[[ Information given open ]]
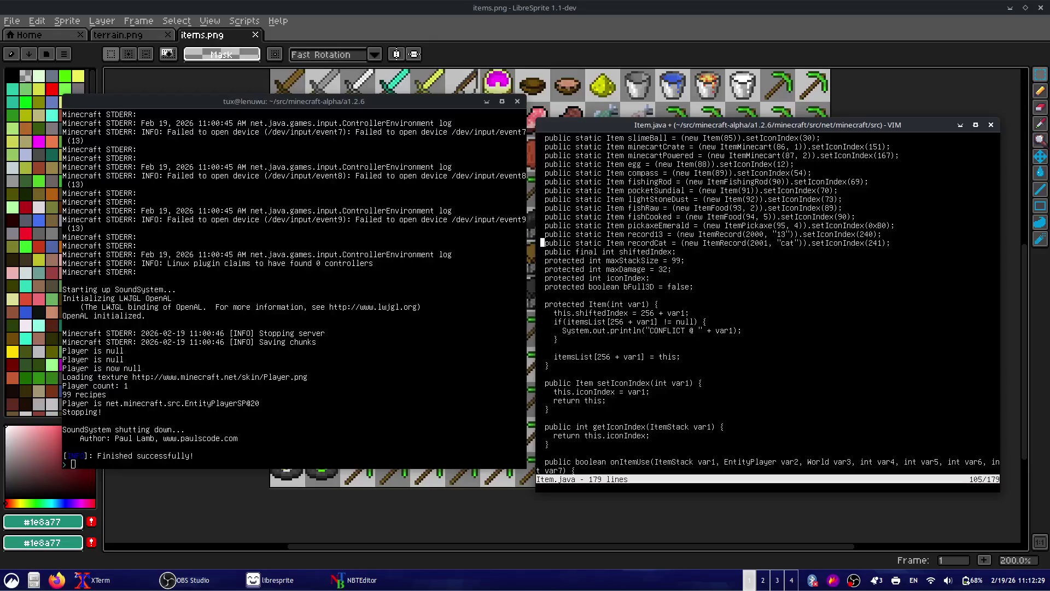
pyautogui.press('P')
# - Change the emerald item id from Item(8) to 96, then save and close Item.java
pyautogui.press('w')
pyautogui.press('w')
pyautogui.write('ls96')
pyautogui.press('Escape')
pyautogui.write(':w')
pyautogui.press('Return')
pyautogui.press('k')
pyautogui.press('k')
pyautogui.press('k')
pyautogui.press('k')
pyautogui.press('k')
pyautogui.write(':wq')
pyautogui.press('Return')
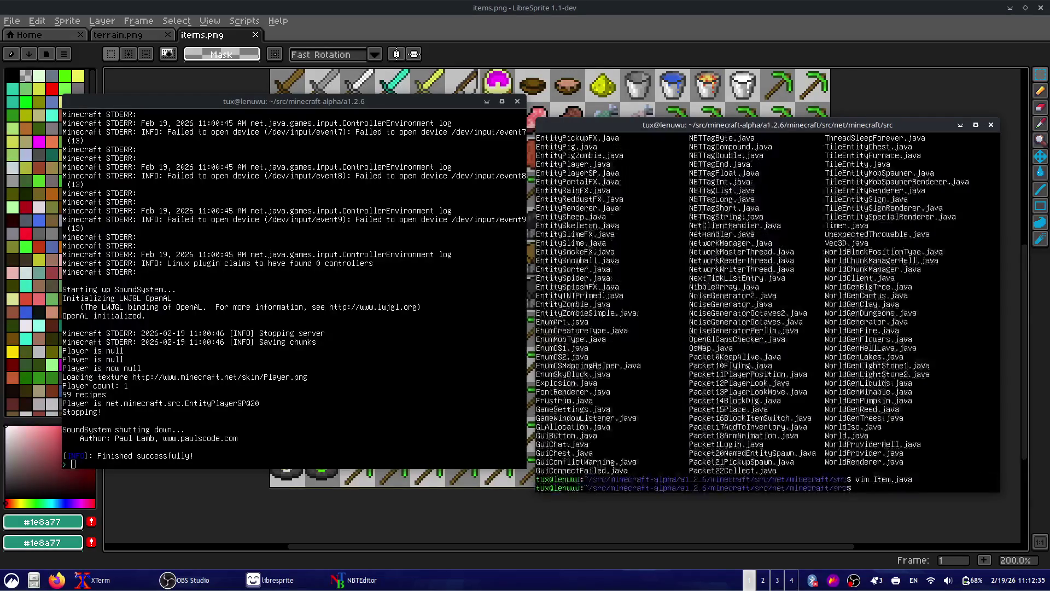
# - In Block.java, change oreEmerald to BlockOre(92, 106) and save and quit
pyautogui.press('Up')
pyautogui.press('BackSpace')
pyautogui.press('BackSpace')
pyautogui.press('BackSpace')
pyautogui.write('Block.java')
pyautogui.press('Return')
[[ Information given closed ]]
• **Exercise description**:
Repeat the records in full, precisely, and keep the pictures out.

• **Completed task**:
pyautogui.press('P')
# - Change the emerald item id from Item(8) to 96, then save and close Item.java
pyautogui.press('w')
pyautogui.press('w')
pyautogui.write('ls96')
pyautogui.press('Escape')
pyautogui.write(':w')
pyautogui.press('Return')
pyautogui.press('k')
pyautogui.press('k')
pyautogui.press('k')
pyautogui.press('k')
pyautogui.press('k')
pyautogui.write(':wq')
pyautogui.press('Return')
# - In Block.java, change oreEmerald to BlockOre(92, 106) and save and quit
pyautogui.press('Up')
pyautogui.press('BackSpace')
pyautogui.press('BackSpace')
pyautogui.press('BackSpace')
pyautogui.write('Block.java')
pyautogui.press('Return')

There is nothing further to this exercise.